The outstanding L.U.C Quattro Mark IV dress watch is the fruit of a single decision on design — moving the 9-day power reserve indication from the dial to the caseback. Obviously, the designers wanted to draw attention to the 216-hour power reserve on previous versions. But now the watch lives up to all the cannons of black-tie watches.

We’re not going to claim that the L.U.C Quattro Mark IV is now the best Calatrava on the market, as some experts have already proclaimed. But the model has every chance of gaining entry for Chopard to the elite, members-only club of manufacturers known for their classic luxury watches.

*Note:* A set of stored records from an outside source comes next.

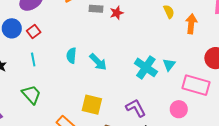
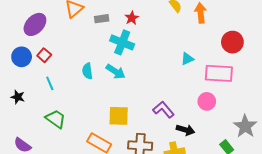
red star: (117, 13) -> (132, 18), moved
cyan triangle: (169, 65) -> (187, 59), turned 40
cyan cross: (146, 67) -> (122, 42), moved

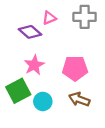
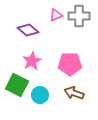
pink triangle: (49, 18) -> (56, 15), moved
green square: (18, 91) -> (17, 85), turned -35

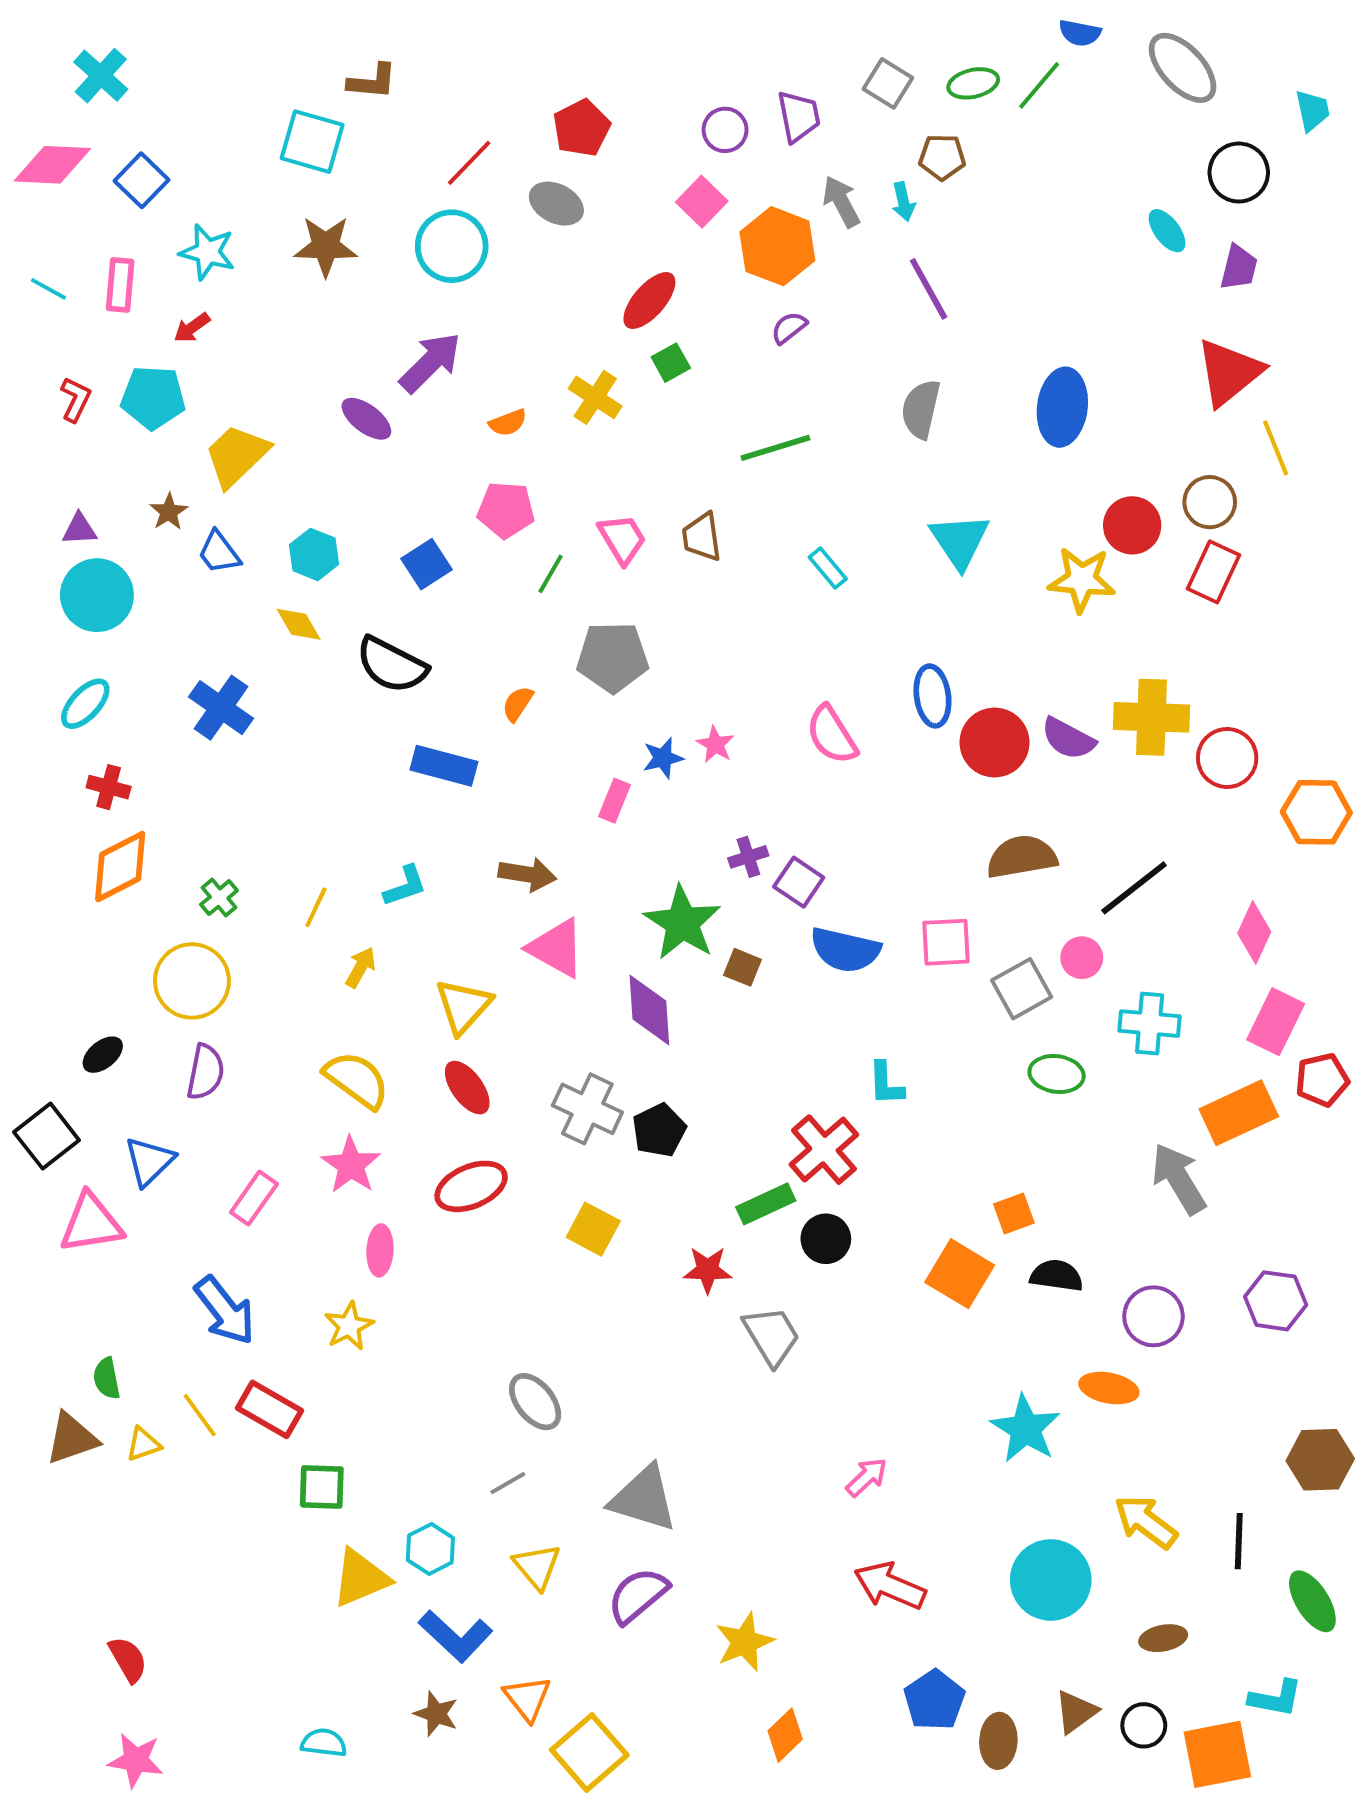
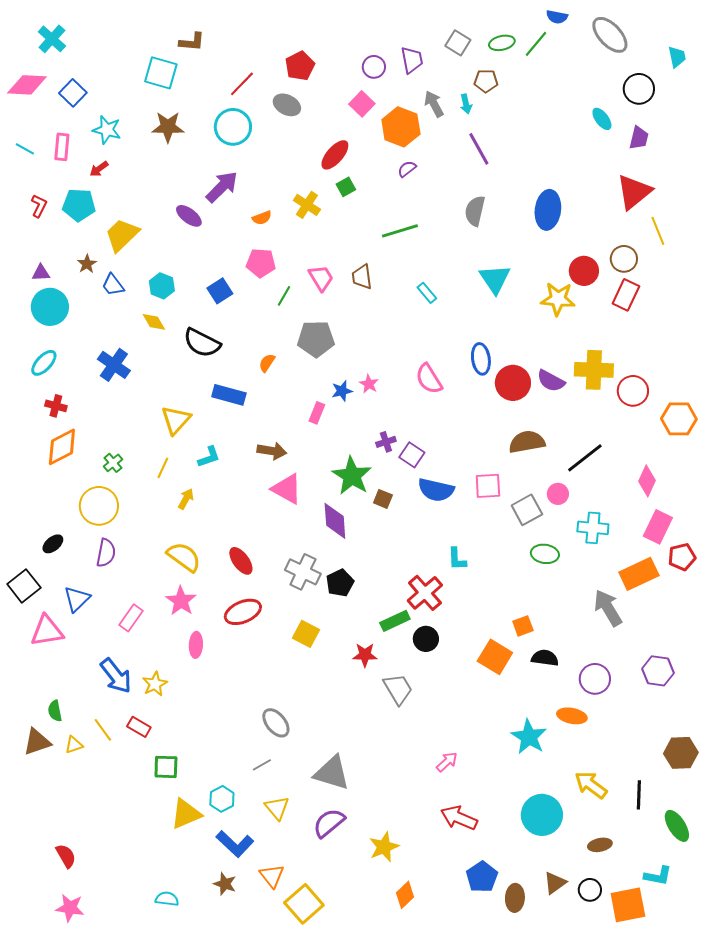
yellow triangle: (463, 1006) -> (176, 420), moved
yellow star: (349, 1326) -> (155, 684), moved
red rectangle: (269, 1409) -> (139, 727), size x0.7

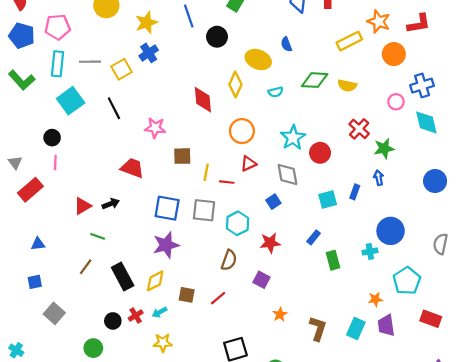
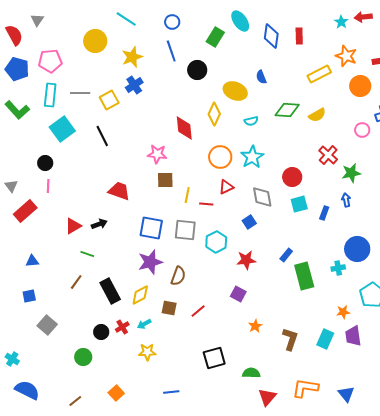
yellow semicircle: (347, 86) -> (317, 115), turned -42
pink star: (155, 128) -> (157, 154), moved
cyan star: (293, 138) -> (252, 157), moved
cyan square: (328, 199) -> (299, 204), moved
brown semicircle: (229, 260) -> (178, 276), moved
green rectangle: (333, 260) -> (304, 276), size x1.5

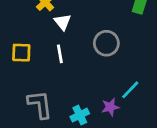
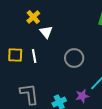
gray circle: (106, 43) -> (74, 58), moved
white line: (60, 54) -> (34, 56), moved

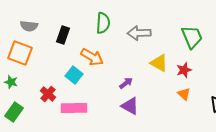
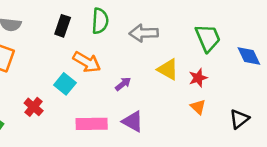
black rectangle: (63, 35) -> (63, 26), moved
purple arrow: (126, 83) -> (123, 84), moved
pink rectangle: (74, 108) -> (92, 124), moved

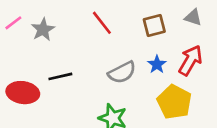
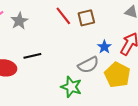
brown square: (154, 25) -> (86, 18), moved
gray semicircle: (122, 72) -> (88, 65), moved

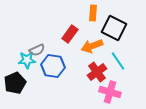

Availability is unlimited to meet the expected high demand. The price has also been determined very shrewdly: USD 47,900 for the platinum edition and USD 38,400 for the version in a case made of signature ethical rose gold.

 

What Are Dress Watches Now?
 

If you were to generalize based on these novelties, you could say that strictly classic models are almost non-existent these days. All of the models have some stand-out, non-classical features. Whether it’s a large or even double mainspring barrel to increase the power reserve, a striking colorway for the minute track, a relief dial, or an unusual combination of guilloché patterns...

 

Four models out of six are equipped with hand-wound movements. The value of hand-wound movements today isn’t just the opportunity to pay tribute to traditions, it’s also an opportunity to decorate the movement to the max.

 

The price for a classic watch is rapidly increasing, and you get the impression that the manufacturers have plotted to set the benchmark at CHF 40,000. At the same time, newcomers are vying to take it up a notch, closer to CHF 70,000. That is why, within the bigger picture, the Rolex 1908 and Vacheron Constantin’s Traditionnelle Manual-Winding look invincibly irresistible.